In rural Illinois, a little boy has a rare form of epilepsy. It’s so unique, that only 160 people in the world are known to have it. It’s a situation that requires 24 hour attention and nearly two dozen pills a day.
Clayton Gard looks like a normal, healthy little boy. But the 19 month old is facing a disease that was only identified a few years ago and in many cases, those with the disease do not make it to adulthood.
Clayton has sodium channel neuropathy or SCN8A. It’s a genetic mutation impacting the brain causing life threatening seizures that stop breathing. During the initial treatment for seizures doctors were baffled and were not optimistic about his future.
His father Jacob said, ” I remember him coming in saying we have one thing left tro try and after that ..it’s just make him comfortable and send him home and wait it out.”
Eventually doctors prescribed a special anti-seizure medicine that works. He’s gone three months without a seizure. But the treatment comes with a price.
Clayton has to be watched constantly and he takes over 20 pills per day. In addition, because of the medication his brain activity is slowed and the disease also impacts his heart. Plus, there’s a chance he won’t develop the ability to speak.

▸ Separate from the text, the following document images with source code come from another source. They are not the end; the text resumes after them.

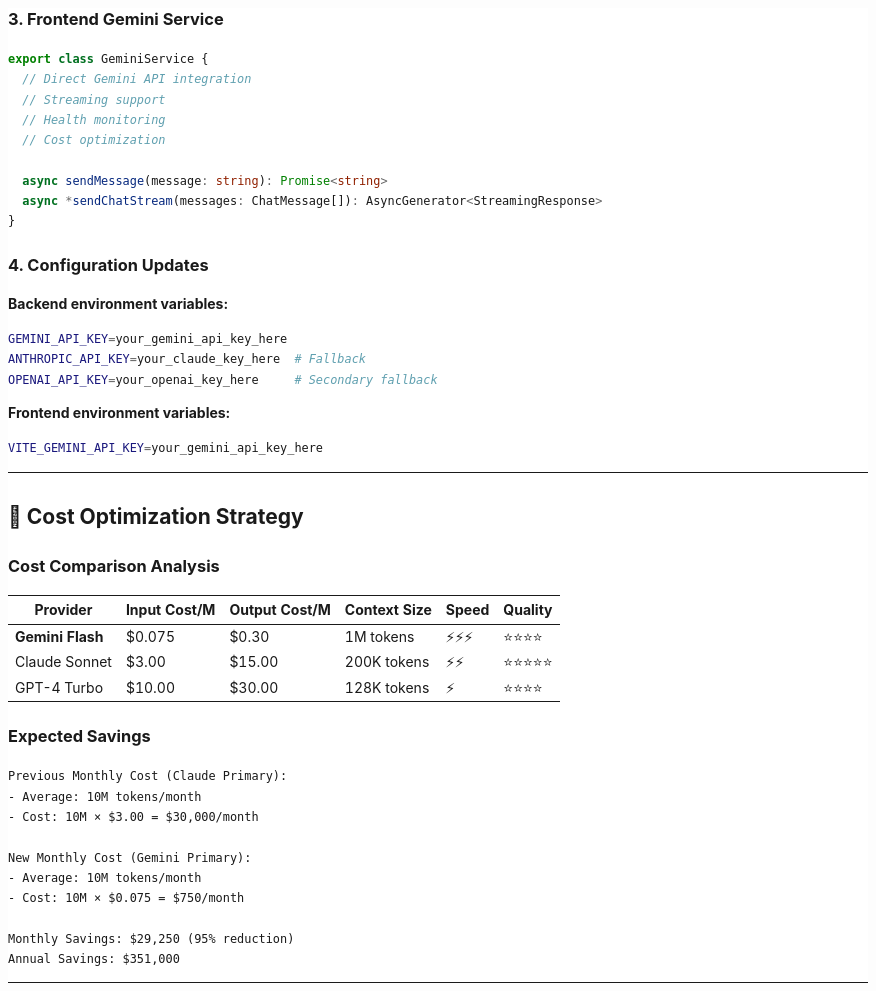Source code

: ### 3. Frontend Gemini Service

```typescript
export class GeminiService {
  // Direct Gemini API integration
  // Streaming support
  // Health monitoring
  // Cost optimization

  async sendMessage(message: string): Promise<string>
  async *sendChatStream(messages: ChatMessage[]): AsyncGenerator<StreamingResponse>
}
```

### 4. Configuration Updates

**Backend environment variables:**
```bash
GEMINI_API_KEY=your_gemini_api_key_here
ANTHROPIC_API_KEY=your_claude_key_here  # Fallback
OPENAI_API_KEY=your_openai_key_here     # Secondary fallback
```

**Frontend environment variables:**
```bash
VITE_GEMINI_API_KEY=your_gemini_api_key_here
```

---

## 🎯 Cost Optimization Strategy

### Cost Comparison Analysis

| Provider | Input Cost/M | Output Cost/M | Context Size | Speed | Quality |
|----------|-------------|---------------|--------------|-------|---------|
| **Gemini Flash** | $0.075 | $0.30 | 1M tokens | ⚡⚡⚡ | ⭐⭐⭐⭐ |
| Claude Sonnet | $3.00 | $15.00 | 200K tokens | ⚡⚡ | ⭐⭐⭐⭐⭐ |
| GPT-4 Turbo | $10.00 | $30.00 | 128K tokens | ⚡ | ⭐⭐⭐⭐ |

### Expected Savings

```
Previous Monthly Cost (Claude Primary):
- Average: 10M tokens/month
- Cost: 10M × $3.00 = $30,000/month

New Monthly Cost (Gemini Primary):
- Average: 10M tokens/month
- Cost: 10M × $0.075 = $750/month

Monthly Savings: $29,250 (95% reduction)
Annual Savings: $351,000
```

---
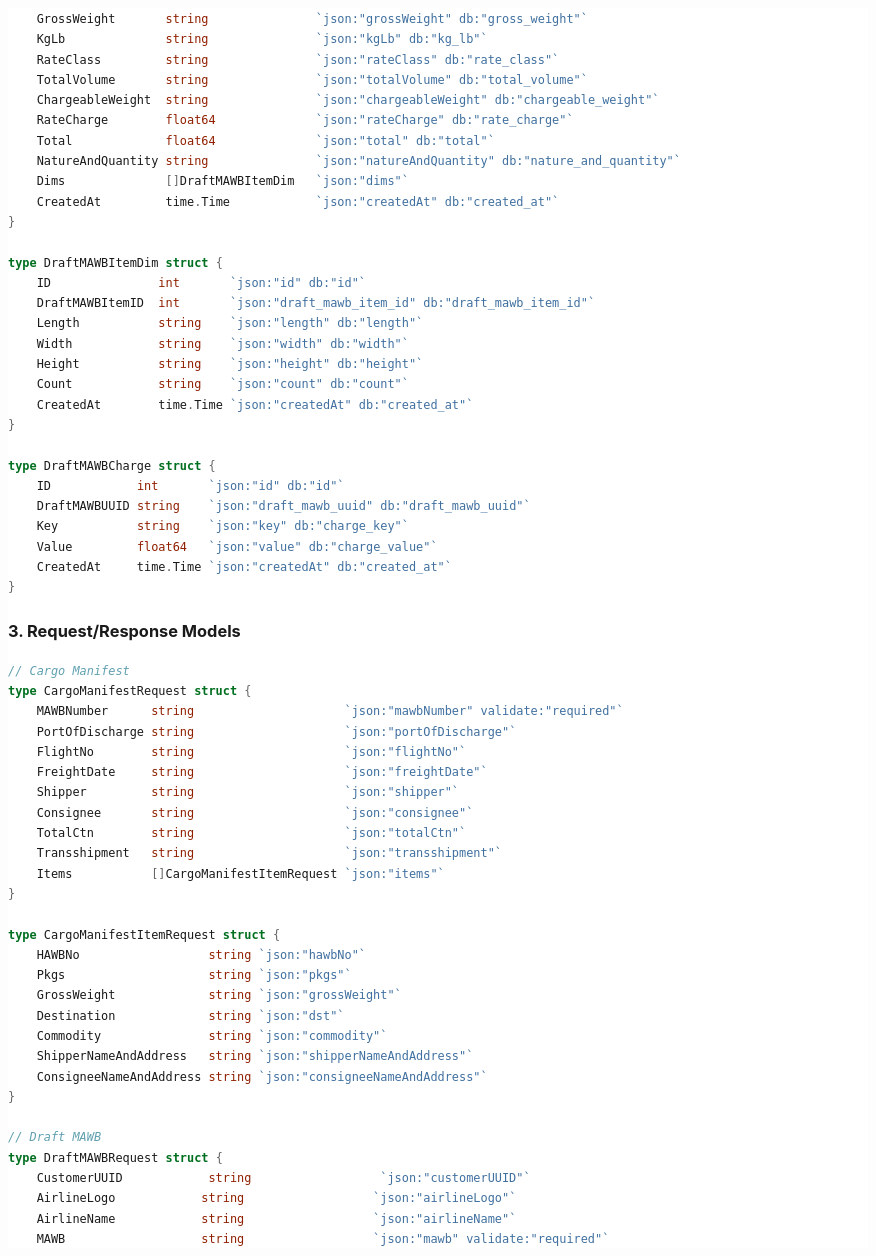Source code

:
 ```go
    GrossWeight       string               `json:"grossWeight" db:"gross_weight"`
    KgLb              string               `json:"kgLb" db:"kg_lb"`
    RateClass         string               `json:"rateClass" db:"rate_class"`
    TotalVolume       string               `json:"totalVolume" db:"total_volume"`
    ChargeableWeight  string               `json:"chargeableWeight" db:"chargeable_weight"`
    RateCharge        float64              `json:"rateCharge" db:"rate_charge"`
    Total             float64              `json:"total" db:"total"`
    NatureAndQuantity string               `json:"natureAndQuantity" db:"nature_and_quantity"`
    Dims              []DraftMAWBItemDim   `json:"dims"`
    CreatedAt         time.Time            `json:"createdAt" db:"created_at"`
}

type DraftMAWBItemDim struct {
    ID               int       `json:"id" db:"id"`
    DraftMAWBItemID  int       `json:"draft_mawb_item_id" db:"draft_mawb_item_id"`
    Length           string    `json:"length" db:"length"`
    Width            string    `json:"width" db:"width"`
    Height           string    `json:"height" db:"height"`
    Count            string    `json:"count" db:"count"`
    CreatedAt        time.Time `json:"createdAt" db:"created_at"`
}

type DraftMAWBCharge struct {
    ID            int       `json:"id" db:"id"`
    DraftMAWBUUID string    `json:"draft_mawb_uuid" db:"draft_mawb_uuid"`
    Key           string    `json:"key" db:"charge_key"`
    Value         float64   `json:"value" db:"charge_value"`
    CreatedAt     time.Time `json:"createdAt" db:"created_at"`
}
```

### 3. Request/Response Models

```go
// Cargo Manifest
type CargoManifestRequest struct {
    MAWBNumber      string                     `json:"mawbNumber" validate:"required"`
    PortOfDischarge string                     `json:"portOfDischarge"`
    FlightNo        string                     `json:"flightNo"`
    FreightDate     string                     `json:"freightDate"`
    Shipper         string                     `json:"shipper"`
    Consignee       string                     `json:"consignee"`
    TotalCtn        string                     `json:"totalCtn"`
    Transshipment   string                     `json:"transshipment"`
    Items           []CargoManifestItemRequest `json:"items"`
}

type CargoManifestItemRequest struct {
    HAWBNo                  string `json:"hawbNo"`
    Pkgs                    string `json:"pkgs"`
    GrossWeight             string `json:"grossWeight"`
    Destination             string `json:"dst"`
    Commodity               string `json:"commodity"`
    ShipperNameAndAddress   string `json:"shipperNameAndAddress"`
    ConsigneeNameAndAddress string `json:"consigneeNameAndAddress"`
}

// Draft MAWB
type DraftMAWBRequest struct {
    CustomerUUID            string                  `json:"customerUUID"`
    AirlineLogo            string                  `json:"airlineLogo"`
    AirlineName            string                  `json:"airlineName"`
    MAWB                   string                  `json:"mawb" validate:"required"`
```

Still, his parents have hope.
Clayton’s mom Megan say, “we celebrate everyday that he is as good as he is but you always wonder every time he has one, is he going to com back to us or not?”
Clayton’s cute little sister, Cassie, does not have the disease. The parents are also negative for the genetic mutation. They say the disease is very random and doctors say it could happen to anyone.
Ultimately, they hope Clayton can live a normal, healthy life. They also hope for more awareness of SCN8A, so that more research is done and more lives can be saved.